**Text**
· · ·

It will be seen from the foregoing description of the pumping cycle of the present invention that an extremely reliable, self-compensating system comprising a separate fluid control assembly 78 in combination with an improved power end assembly 38 provides a pump 20 which constantly monitors its own operation during each phase of the pumping cycle.

It should also be noted that the cycle variation described and illustrated in FIGS. 10D1, 10D2, 10E1 and 10E2, while referring generally to the cycle phase described and illustrated in FIGS. 10A1 and 10A2, may also be encountered during the other two phases of a complete pump cycle. It is not believed, however, to be essential to a complet disclosure of the invention to describe all possible variations which may occur and be corrected by the control system during operation of the triplex pump. It will be readily apparent to those skilled in the art that the present pump and its associated control system provides capability for constantly monitoring and correcting operation of the pump to provide smooth and reliable service under virtually all circumstances.

· · ·

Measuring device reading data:
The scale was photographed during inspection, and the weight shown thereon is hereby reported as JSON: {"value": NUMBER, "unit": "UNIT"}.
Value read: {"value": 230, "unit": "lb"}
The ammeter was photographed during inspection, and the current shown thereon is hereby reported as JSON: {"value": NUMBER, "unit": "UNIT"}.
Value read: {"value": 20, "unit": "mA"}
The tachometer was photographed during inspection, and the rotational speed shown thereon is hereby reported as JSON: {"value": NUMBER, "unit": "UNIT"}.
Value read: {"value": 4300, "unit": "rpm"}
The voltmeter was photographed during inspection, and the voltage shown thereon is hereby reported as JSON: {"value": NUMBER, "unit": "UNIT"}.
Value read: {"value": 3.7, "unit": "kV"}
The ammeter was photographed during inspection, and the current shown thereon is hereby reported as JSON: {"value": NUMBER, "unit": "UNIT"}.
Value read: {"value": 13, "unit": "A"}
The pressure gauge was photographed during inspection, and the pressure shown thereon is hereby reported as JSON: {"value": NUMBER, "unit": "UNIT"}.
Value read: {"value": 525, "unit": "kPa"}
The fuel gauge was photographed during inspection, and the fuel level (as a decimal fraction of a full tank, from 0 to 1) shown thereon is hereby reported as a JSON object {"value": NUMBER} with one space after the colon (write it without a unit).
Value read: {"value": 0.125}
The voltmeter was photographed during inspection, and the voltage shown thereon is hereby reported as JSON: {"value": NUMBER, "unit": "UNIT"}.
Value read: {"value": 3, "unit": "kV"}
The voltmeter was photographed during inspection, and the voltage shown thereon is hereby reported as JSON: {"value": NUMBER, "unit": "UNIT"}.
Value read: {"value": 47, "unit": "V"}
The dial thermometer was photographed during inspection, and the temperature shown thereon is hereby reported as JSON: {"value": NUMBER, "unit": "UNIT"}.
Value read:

· · ·

Retype the stretch of the pump passage above from "It should also" through "virtually all circumstances.", without changing anything.

It should also be noted that the cycle variation described and illustrated in FIGS. 10D1, 10D2, 10E1 and 10E2, while referring generally to the cycle phase described and illustrated in FIGS. 10A1 and 10A2, may also be encountered during the other two phases of a complete pump cycle. It is not believed, however, to be essential to a complet disclosure of the invention to describe all possible variations which may occur and be corrected by the control system during operation of the triplex pump. It will be readily apparent to those skilled in the art that the present pump and its associated control system provides capability for constantly monitoring and correcting operation of the pump to provide smooth and reliable service under virtually all circumstances.